Qu’est-ce que la discrimination indirecte ? Comment lutter contre la discrimination au travail ? Nicolas Moizard, directeur de l’Institut du travail, professeur de droit privé et de sciences criminelles*, fait le point sur ces questions.
Quelle est la différence entre discrimination directe et indirecte ?
Dans les entreprises privées ou au sein de l’administration, la discrimination peut s’exprimer de différentes façons : de manière directe lorsqu’une mesure prévoit une différence explicite de traitement, ou indirecte si elle s’établit sur un critère neutre tout en défavorisant des membres d’un groupe. La loi liste 21 motifs limitatifs dont l’orientation sexuelle, le handicap, la génétique ou encore la particulière vulnérabilité résultant d’une situation économique, mais aussi le sexe, l’origine, la religion et l’âge. L’employeur ne peut pas faire de différence de traitement sur la base de ces motifs. Pendant longtemps, les femmes ne pouvaient pas travailler de nuit dans l’industrie. Il y avait là une discrimination directe sur le motif ostensible de genre. La discrimination indirecte est plus difficile à cerner. Prenons l’exemple d’une prime favorisant les employés à temps plein. Sachant que 85 % des employés à temps partiel sont des femmes, ce critère neutre revient à discriminer les femmes et les jeunes mères.
Comment lutter contre ces discriminations ?
Il faut lutter contre les stéréotypes et changer les mœurs. C’est un travail de longue haleine.
Il faut analyser les politiques de l’entreprise pour cerner les pratiques discriminantes. Pour cela, et c’est la tâche la plus difficile, il faut identifier les groupes, repérer que dans le cas du temps partiel, ce sont les femmes qui sont défavorisées. Il faut un cadre de comparaison à l’échelle de l’entreprise, de la composante, de l’université, des universités françaises… Il est nécessaire d’établir des statistiques et de se faire accompagner par un expert pour les comprendre. Il faut lutter contre les stéréotypes et changer les mœurs. C’est un travail de longue haleine.
En quoi la crise sanitaire favorise-t-elle les discriminations au travail ?
La crise sanitaire renforce l'existence de catégories de salariés qui n'ont pas le même traitement au regard de l'exposition au coronavirus. Les employés de caisse subissent une différence de traitement parce qu’ils sont au contact du public. Ce sont principalement des femmes qui travaillent à temps partiel. Il peut donc y avoir une recherche de discrimination indirecte en raison du sexe voire de discrimination directe. Pendant le confinement, ce sont majoritairement les femmes qui ont assuré les tâches ménagères en plus de l’école aux enfants et du télétravail. Aujourd’hui, ce sont majoritairement les femmes qui prennent en charge le port du masque pour la famille. La discrimination continue !

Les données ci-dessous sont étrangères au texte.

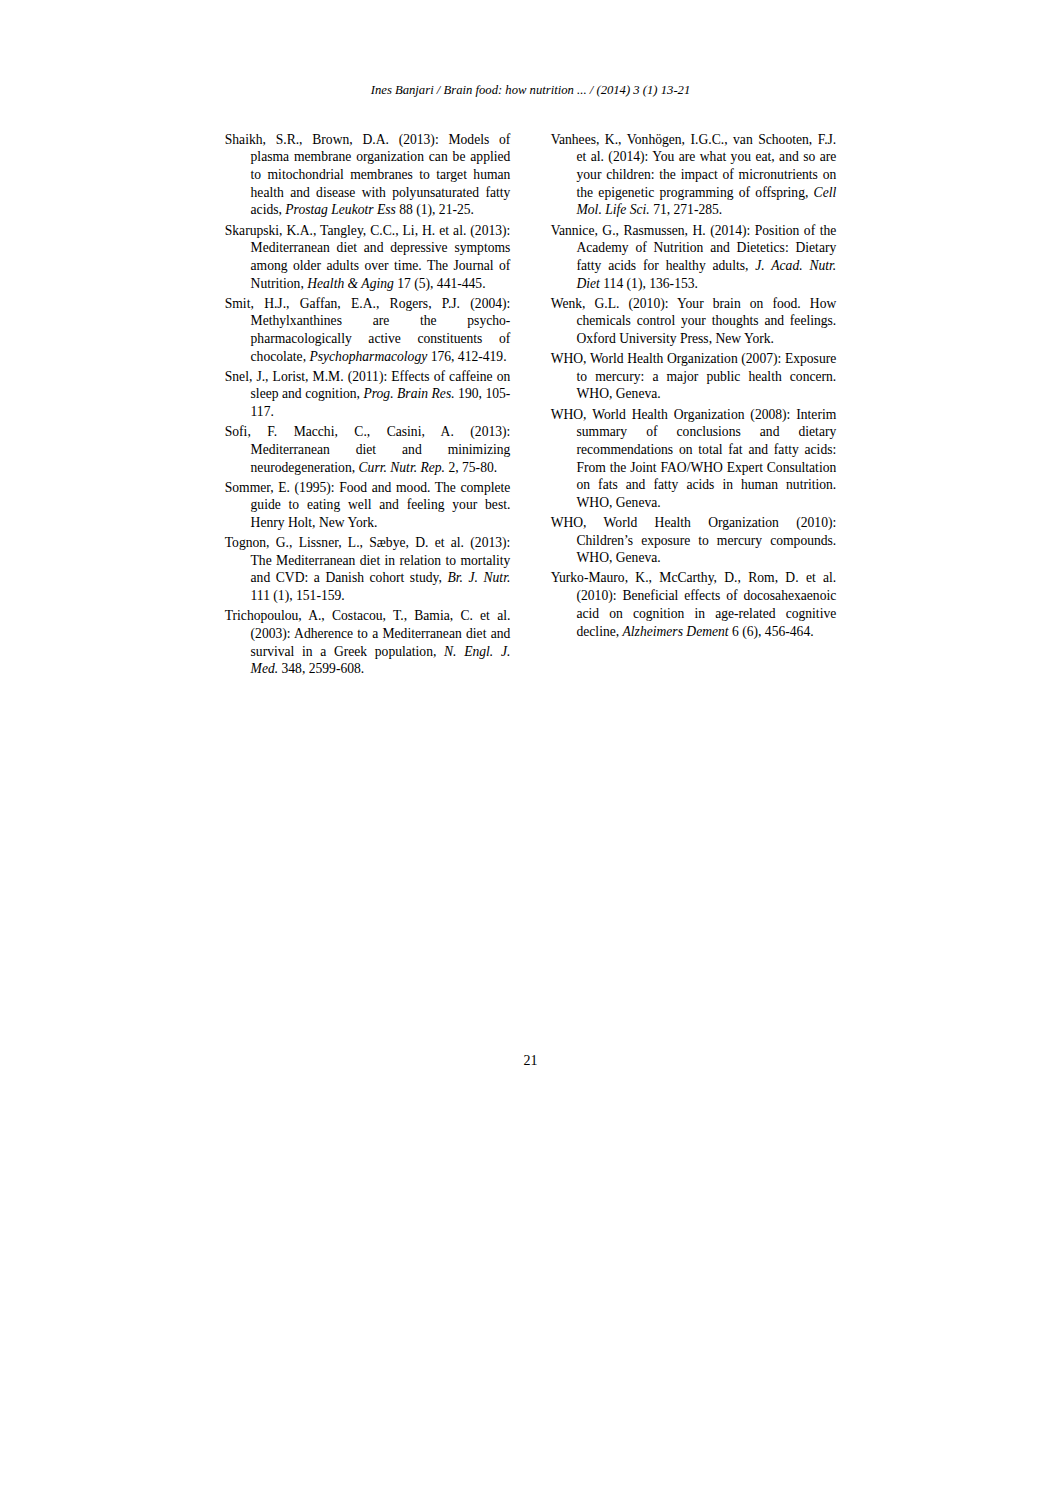Ines Banjari / Brain food: how nutrition ... / (2014) 3 (1) 13-21
Shaikh, S.R., Brown, D.A. (2013): Models of plasma membrane organization can be applied to mitochondrial membranes to target human health and disease with polyunsaturated fatty acids, Prostag Leukotr Ess 88 (1), 21-25.
Skarupski, K.A., Tangley, C.C., Li, H. et al. (2013): Mediterranean diet and depressive symptoms among older adults over time. The Journal of Nutrition, Health & Aging 17 (5), 441-445.
Smit, H.J., Gaffan, E.A., Rogers, P.J. (2004): Methylxanthines are the psycho-pharmacologically active constituents of chocolate, Psychopharmacology 176, 412-419.
Snel, J., Lorist, M.M. (2011): Effects of caffeine on sleep and cognition, Prog. Brain Res. 190, 105-117.
Sofi, F. Macchi, C., Casini, A. (2013): Mediterranean diet and minimizing neurodegeneration, Curr. Nutr. Rep. 2, 75-80.
Sommer, E. (1995): Food and mood. The complete guide to eating well and feeling your best. Henry Holt, New York.
Tognon, G., Lissner, L., Sæbye, D. et al. (2013): The Mediterranean diet in relation to mortality and CVD: a Danish cohort study, Br. J. Nutr. 111 (1), 151-159.
Trichopoulou, A., Costacou, T., Bamia, C. et al. (2003): Adherence to a Mediterranean diet and survival in a Greek population, N. Engl. J. Med. 348, 2599-608.
Vanhees, K., Vonhögen, I.G.C., van Schooten, F.J. et al. (2014): You are what you eat, and so are your children: the impact of micronutrients on the epigenetic programming of offspring, Cell Mol. Life Sci. 71, 271-285.
Vannice, G., Rasmussen, H. (2014): Position of the Academy of Nutrition and Dietetics: Dietary fatty acids for healthy adults, J. Acad. Nutr. Diet 114 (1), 136-153.
Wenk, G.L. (2010): Your brain on food. How chemicals control your thoughts and feelings. Oxford University Press, New York.
WHO, World Health Organization (2007): Exposure to mercury: a major public health concern. WHO, Geneva.
WHO, World Health Organization (2008): Interim summary of conclusions and dietary recommendations on total fat and fatty acids: From the Joint FAO/WHO Expert Consultation on fats and fatty acids in human nutrition. WHO, Geneva.
WHO, World Health Organization (2010): Children’s exposure to mercury compounds. WHO, Geneva.
Yurko-Mauro, K., McCarthy, D., Rom, D. et al. (2010): Beneficial effects of docosahexaenoic acid on cognition in age-related cognitive decline, Alzheimers Dement 6 (6), 456-464.
21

Propos recueillis par Mathilde Hubert
* au sein du laboratoire Droit, religion, entreprise et société (DRES - UMR 7354, CNRS/Unistra)
Quatre cadres existent à l’université : l’Institut du travail avec des formations « sur-mesure » à destination des militants et des syndicats ; la recherche en droit social européen au sein de l'UMR 7354 - Droit, religion, entreprise et société (Dres) ; la Faculté de droit et un séminaire transdisciplinaire de lutte contre les discriminations pour les étudiants.